Tom had another great adventure in the park this spring:
The first day of spring found Rocky and Muddy ponds both still covered in ice. A crow, Northern Cardinal and Tufted Titmouse were the only birds seen on my walk that day. But I had the most fun setting up my trail cam in a rocky cliff face along the Carriage trail in an attempt to capture video of what I believed was a porcupine denning in the rocks.
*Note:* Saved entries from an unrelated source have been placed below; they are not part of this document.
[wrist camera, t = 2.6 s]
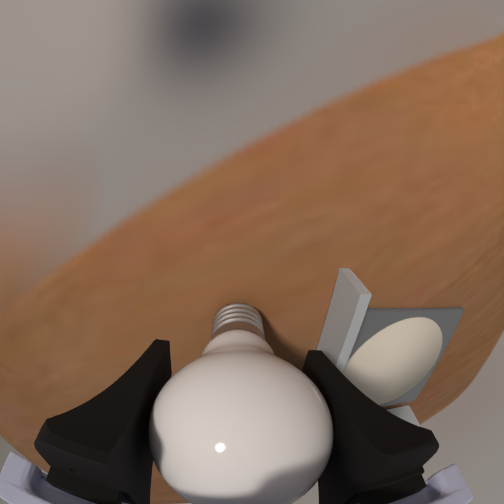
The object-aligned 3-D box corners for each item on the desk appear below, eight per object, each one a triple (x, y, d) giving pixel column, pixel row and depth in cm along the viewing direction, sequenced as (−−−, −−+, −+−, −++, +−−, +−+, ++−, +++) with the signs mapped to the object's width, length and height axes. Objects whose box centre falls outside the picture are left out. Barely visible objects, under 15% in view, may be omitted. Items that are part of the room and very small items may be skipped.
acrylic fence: (402, 414, 21) (413, 436, 18) (287, 429, 20) (292, 457, 17) (473, 277, 16) (498, 296, 13) (339, 267, 15) (360, 294, 12)
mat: (413, 398, 20) (415, 401, 20) (315, 412, 19) (316, 415, 19) (461, 307, 17) (464, 309, 16) (356, 308, 16) (358, 311, 15)
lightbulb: (313, 290, 15) (399, 471, 5) (263, 369, 17) (284, 531, 7) (204, 246, 14) (150, 455, 4) (168, 338, 16) (124, 510, 6)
Porcupine tracks leading to the area, porcupine scat, and distinctive porcupine chew marks on nearby trees all led me to believe a porcupine was denning in the area.
A few days later on March 23rd, I went on an evening walk and, while standing along the shore of Rocky Pond, observed a dozen turkey vultures soaring high above the Ledges there, and then start to slowly descend one by one onto and amongst the rocks. This is something I have observed many times over the years, always around the Spring Equinox. It makes me wonder if that area was closed to the public(something I am NOT proposing) would turkey vultures nest there? This day was also the first time I observed robins in the park. And, of course, gray squirrels were busy scurrying around.
The next day, I noticed that most snow was now gone from the lower trails, but increases as you go up in elevation. Bird courtship behavior was becoming more evident, with two hairy woodpeckers observed fighting each other over a nearby female hairy woodpecker. It was the first day I felt that spring had finally arrived. Red-bellied woodpecker, hairy woodpecker, downy woodpecker, robin, tufted titmouse, black-capped chickadee, and white-breasted nuthatch were all observed. Both ponds were still completely frozen over with the exception of a small band of open water along Rocky Pond, and near the beaver dam on Muddy Pond. Eastern newts were seen in the open waters. Two pairs of Canada geese were seen in the open waters of Muddy Pond.
By March 26th, recent mild temperatures helped to melt snow, and there was much water flowing into Rocky Pond from the stream flowing under the walk bridge. The following morning walk was absolutely beautiful with my first seasonal sighting of chipmunks and Eastern bluebirds checking out the bird houses near the trail head. Song sparrows near the trailhead, red-shouldered hawks and broadwing hawks flying overhead, mallards and Canada geese at Muddy Pond, and a small pearl crescent butterfly flying about, all suggested that the great northern migration was underway.
On April 1st, I observed my first wild flower in the park, the Coltsfoot flower. Always the first flower to appear. Also observed my first mourning cloak butterfly, one of the first butterflies to appear in the park each early spring. Wood ducks, mallards, and Canada geese were seed at Rocky Pond and the Rocky Pond outlet area, a place I am sure wood ducks nest each year, though I’ve never seen an active nest there.
On April 3rd, Rocky Pond was finally ice free, and the forest was very quiet with only hairy woodpeckers and tufted titmouse being observed.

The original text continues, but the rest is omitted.